**WHAT TO WORK ON**
Copy out each line of the material in which the word "Iznik" can be found.

**PROVIDED ENTRIES**

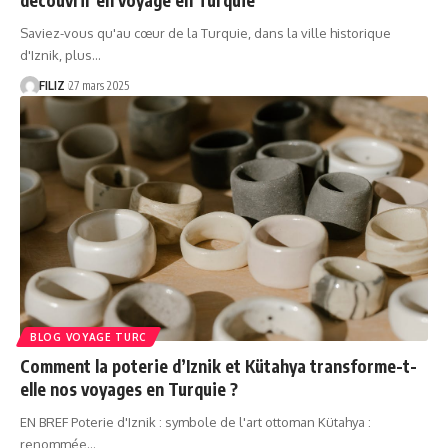
Saviez-vous qu'au cœur de la Turquie, dans la ville historique
d'Iznik, plus…
FILIZ
27 mars 2025
BLOG VOYAGE TURC
Comment la poterie d’Iznik et Kütahya transforme-t-
elle nos voyages en Turquie ?
EN BREF Poterie d'Iznik : symbole de l'art ottoman Kütahya :
renommée…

**EXPECTED ANSWER**
d'Iznik, plus…
Comment la poterie d’Iznik et Kütahya transforme-t-
EN BREF Poterie d'Iznik : symbole de l'art ottoman Kütahya :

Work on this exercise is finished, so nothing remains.